Elle l'a publiée anonymement, et à l'époque on la croyait être une ancienne balade survivante. Cependant, Burns la croyait être une imitation, et avec Ramsay et Sir Walter Scott a enfin découvert l'auteur.

La chanson, dont les paroles étaient écrites en scots, est aussi connue comme The Floo'ers o' the Forest (are a' wede away) et parle de l'angoisse des femmes et des enfants à la perte de leurs jeunes hommes.
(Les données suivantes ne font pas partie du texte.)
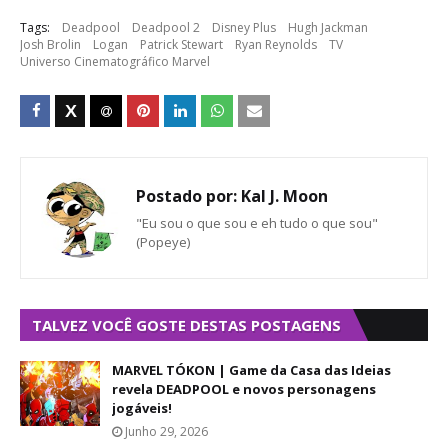
Tags:
Deadpool
Deadpool 2
Disney Plus
Hugh Jackman
Josh Brolin
Logan
Patrick Stewart
Ryan Reynolds
TV
Universo Cinematográfico Marvel
Postado por:
Kal J. Moon
"Eu sou o que sou e eh tudo o que sou"
(Popeye)
TALVEZ VOCÊ GOSTE DESTAS POSTAGENS
MARVEL TÓKON | Game da Casa das Ideias
revela DEADPOOL e novos personagens
jogáveis!
Junho 29, 2026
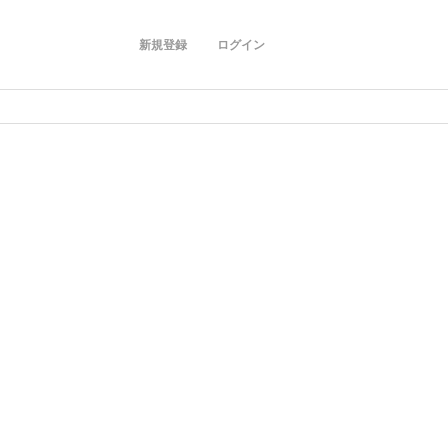
新規登録
ログイン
Dans un certains sens la chanson reflète un poème similaire, Y Gododdin, d'une défaite similaire en 600.

Des versions puissantes de la cornemuse sont jouées aux services de reconnaissance, des funérailles, et d'autres événements : beaucoup dans le Commonwealth la connaissent simplement sous le nom The Lament qui est jouée lors du jour du Souvenir.

La première version de la chanson met en contraste les jours heureux avec l'angoisse et la perte :

I've heard the lilting, at the yowe-milking,
Lassies a-lilting before dawn o' day ;
But now they are moaning on ilka green loaning ;
"The Flowers of the Forest are a' wede away".
Dool and wae for the order sent oor lads tae the Border!
The English for ance, by guile wan the day,
The Flooers o' the Forest, that fought aye the foremost,
The pride o' oor land lie cauld in the clay.
I've heard the lilting, at the yowe-milking,
Lassies a-lilting before dawn o' day ;
But now they are moaning on ilka green loaning ;
"The Flowers of the Forest are a' wede away".